::: DATA UNDER STUDY :::
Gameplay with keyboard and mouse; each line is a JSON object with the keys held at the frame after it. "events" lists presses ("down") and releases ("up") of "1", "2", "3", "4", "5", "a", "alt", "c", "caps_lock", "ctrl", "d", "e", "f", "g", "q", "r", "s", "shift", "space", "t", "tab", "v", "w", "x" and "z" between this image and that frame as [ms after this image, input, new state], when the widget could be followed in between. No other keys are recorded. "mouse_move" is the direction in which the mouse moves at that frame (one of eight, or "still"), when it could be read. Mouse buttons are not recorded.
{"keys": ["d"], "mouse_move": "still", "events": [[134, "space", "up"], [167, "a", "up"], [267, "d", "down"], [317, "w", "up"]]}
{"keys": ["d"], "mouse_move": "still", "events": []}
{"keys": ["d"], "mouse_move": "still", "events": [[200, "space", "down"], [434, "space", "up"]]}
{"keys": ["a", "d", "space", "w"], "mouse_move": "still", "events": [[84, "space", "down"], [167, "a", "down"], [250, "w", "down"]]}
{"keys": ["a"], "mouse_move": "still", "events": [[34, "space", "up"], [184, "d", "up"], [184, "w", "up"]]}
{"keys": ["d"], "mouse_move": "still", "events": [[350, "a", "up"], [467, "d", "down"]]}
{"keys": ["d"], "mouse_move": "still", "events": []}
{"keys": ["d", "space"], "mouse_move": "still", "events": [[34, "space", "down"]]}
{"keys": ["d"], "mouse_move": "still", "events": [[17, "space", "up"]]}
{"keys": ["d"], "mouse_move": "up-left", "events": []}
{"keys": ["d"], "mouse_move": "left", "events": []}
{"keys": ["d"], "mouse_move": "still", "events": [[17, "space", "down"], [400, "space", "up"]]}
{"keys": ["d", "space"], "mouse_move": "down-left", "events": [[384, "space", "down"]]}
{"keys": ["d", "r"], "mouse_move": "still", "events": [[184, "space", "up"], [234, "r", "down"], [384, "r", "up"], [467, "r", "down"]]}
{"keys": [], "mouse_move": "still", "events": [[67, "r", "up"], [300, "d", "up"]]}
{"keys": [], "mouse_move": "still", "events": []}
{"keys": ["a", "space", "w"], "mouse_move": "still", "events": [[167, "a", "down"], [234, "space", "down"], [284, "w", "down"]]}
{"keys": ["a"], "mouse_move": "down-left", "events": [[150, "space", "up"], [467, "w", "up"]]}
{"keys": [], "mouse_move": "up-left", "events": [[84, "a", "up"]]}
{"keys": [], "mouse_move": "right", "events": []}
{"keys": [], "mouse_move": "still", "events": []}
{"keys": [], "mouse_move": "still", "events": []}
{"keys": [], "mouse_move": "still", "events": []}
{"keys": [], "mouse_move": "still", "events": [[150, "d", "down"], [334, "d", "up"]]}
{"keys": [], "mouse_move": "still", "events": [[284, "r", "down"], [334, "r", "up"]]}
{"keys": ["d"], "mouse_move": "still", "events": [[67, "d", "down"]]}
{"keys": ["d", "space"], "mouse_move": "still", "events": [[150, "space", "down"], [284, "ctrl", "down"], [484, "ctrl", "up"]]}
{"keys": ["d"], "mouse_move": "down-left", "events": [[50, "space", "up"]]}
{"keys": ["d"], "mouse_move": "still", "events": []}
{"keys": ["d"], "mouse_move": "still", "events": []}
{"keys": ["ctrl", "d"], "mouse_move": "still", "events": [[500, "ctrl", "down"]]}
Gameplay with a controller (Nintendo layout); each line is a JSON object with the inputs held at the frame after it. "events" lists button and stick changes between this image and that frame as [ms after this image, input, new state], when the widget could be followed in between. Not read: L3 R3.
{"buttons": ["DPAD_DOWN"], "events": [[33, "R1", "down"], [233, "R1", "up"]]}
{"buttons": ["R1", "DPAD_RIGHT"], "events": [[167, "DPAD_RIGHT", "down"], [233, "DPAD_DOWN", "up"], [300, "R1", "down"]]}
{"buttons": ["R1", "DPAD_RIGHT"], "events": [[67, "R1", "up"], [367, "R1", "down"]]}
:::
**WHAT TO WORK ON:** Using the records above, filter out every line that lacks the string "held" and copy the rest.

**WRITTEN SOLUTION:**
Gameplay with keyboard and mouse; each line is a JSON object with the keys held at the frame after it. "events" lists presses ("down") and releases ("up") of "1", "2", "3", "4", "5", "a", "alt", "c", "caps_lock", "ctrl", "d", "e", "f", "g", "q", "r", "s", "shift", "space", "t", "tab", "v", "w", "x" and "z" between this image and that frame as [ms after this image, input, new state], when the widget could be followed in between. No other keys are recorded. "mouse_move" is the direction in which the mouse moves at that frame (one of eight, or "still"), when it could be read. Mouse buttons are not recorded.
Gameplay with a controller (Nintendo layout); each line is a JSON object with the inputs held at the frame after it. "events" lists button and stick changes between this image and that frame as [ms after this image, input, new state], when the widget could be followed in between. Not read: L3 R3.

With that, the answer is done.